■ **Extract provided**
--

Useful for debugging hermeticity:

  • fails in the sandbox, but works with --spawn_strategy=local

82 of 130

The Bazel sandbox

  • Controlled with --spawn-strategy or --strategy flags
  • Many other flags control various details of the sandboxing:
    • --strategy_regexp (for more fine-grained control of sandboxing per action)
    • --[no]experimental_use_hermetic_linux_sandbox
    • --experimental_sandbox_limits
    • --[no]incompatible_sandbox_hermetic_tmp
    • --[no]reuse_sandbox_directories
    • --sandbox_add_mount_pair
    • --sandbox_block_path
    • --[no]sandbox_default_allow_network
    • --[no]sandbox_fake_hostname
    • --[no]sandbox_fake_username
    • --sandbox_writable_path
    • --[no]sandbox_debug
  • Can also be controlled via tags specific to certain targets/actions

83 of 130

Remote cache

84 of 130

Bazel’s (local) action cache

  • Bazel breaks down a build into discrete actions
  • Each action knows its
    • input files
    • command line
    • environment variables
    • expected output paths
  • Each actions generates
    • actual output files

actionKey

Hash function

digestKey

Hash function

bazel dump --action_cache

85 of 130

Bazel’s remote cache

What if we could share this cache with our colleagues (and with CI)?

  • Copy the action cache (actionKey ⇒ digestKey mapping) to a remote server
  • What about the output files themselves?
    • Content addressable Store (CAS): digestKey ⇒ output files
  • How to use?
    • Compute the actionKey
    • If actionKey is in the local cache: Use the local output files directly
    • Else if actionKey is in the remote cache: Download output files from remote CAS
    • Else:
      • Execute the action locally
      • Upload the result into the remote cache

86 of 130

Bazel’s remote cache

  • We’re still executing all actions locally
    • The remote server only stores the cache
  • The real world is always more complicated:
  • Only works if your build is already hermetic and reproducible!
    • Different actionKey ⇒ Cache miss ⇒ build locally
    • Overhead means this can be worse than having no remote cache!

--

■ **Raw data**

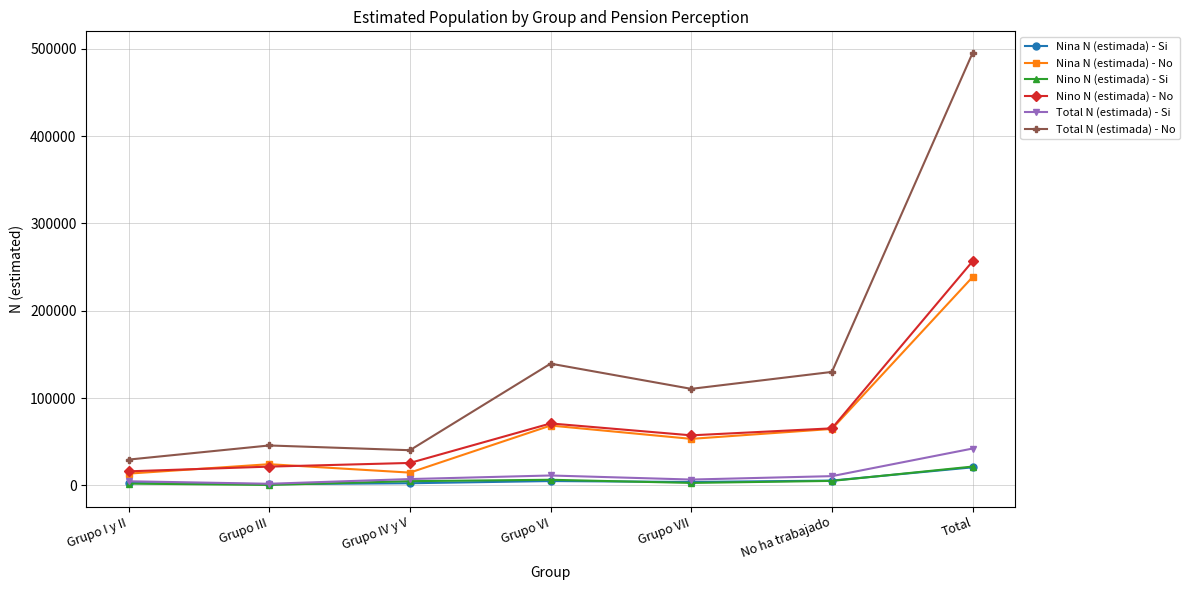

Is this an area chart (filled region under the line)?

No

--

■ **Your goal**
Resume the slide notes on Bazel's sandbox and remote cache, picking up right after their last line.

■ **Output for this task**
  • Debugging remote cache involves:
    • Looking at cache hit rates
    • Figuring out why actionKeys differ when they shouldn’t ⇐ different build environments
      • e.g. leaking environment variables into an action
    • Figuring out why actionKeys are equal they should differ ⇐ uncaptured build inputs

87 of 130

Setting up a remote cache

  • Bazel cache protocol, either over HTTP, gRPC, or UNIX sockets
  • Consists of two parts:
    • The action cache (actionKey ⇒ digestKey)
    • The CAS (digestKey ⇒ build output)
  • Often setup together with remote execution (see next section)
    • Cache-only services do exist, e.g. based on nginx, bazel-remote or GCS
    • More info: https://bazel.build/remote/caching#cache-backend
  • Relevant Bazel flags:
    • --remote_cache=<URL>
    • --remote_upload_local_results=false
    • Per-target adjustments: tags = ["no-remote-cache"]
    • More details: https://www.tweag.io/blog/2020-04-09-bazel-remote-cache/

88 of 130

A “local” remote cache?

  • Yes, controlled by: --disk_cache=<PATH>
  • Points to an “external” cache on your local disk
  • Lives outside Bazel’s output_basenot the same as the local cache
  • Used by Bazel after the local action cache, but before the remote cache
  • Survives bazel clean and even bazel clean --expunge
  • Useful when switching between multiple build configurations
    • These can often thrash the local action cache + output_path
  • Sometimes confusing when you think you’re building from scratch
    • e.g. after bazel clean
  • Disable it by passing an empty path: --disk_cache=

89 of 130

Remote execution

90 of 130

Remote execution

  • Relies on remote caching
  • Also relies on sandboxing, in spirit:
    • If a build action fails in a local sandbox, it probably won’t work in RE
    • If a build action succeeds in a local sandbox, it might also work in RE
    • A working local build is no guarantee that you have resolved all hermeticity issues for RE
  • The idea:
    • If an action is not already cached (locally or remotely)
    • Upload the action’s inputs into the CAS
    • Send a message to execute the action remotely:
      • The remote executor downloads action inputs from the cache, executes the action and uploads the build output into the remote cache
    • Download the action outputs from the remote cache

91 of 130

Remote execution

  • Remote Execution API:
    • gRPC protocol
    • Used by Bazel, but also other build systems: Buck2, Pants, etc.
  • Flags to enable remote execution:
    • --remote_executor=<URL> points to the RE cluster
      • (also sets --remote_cache, if unset)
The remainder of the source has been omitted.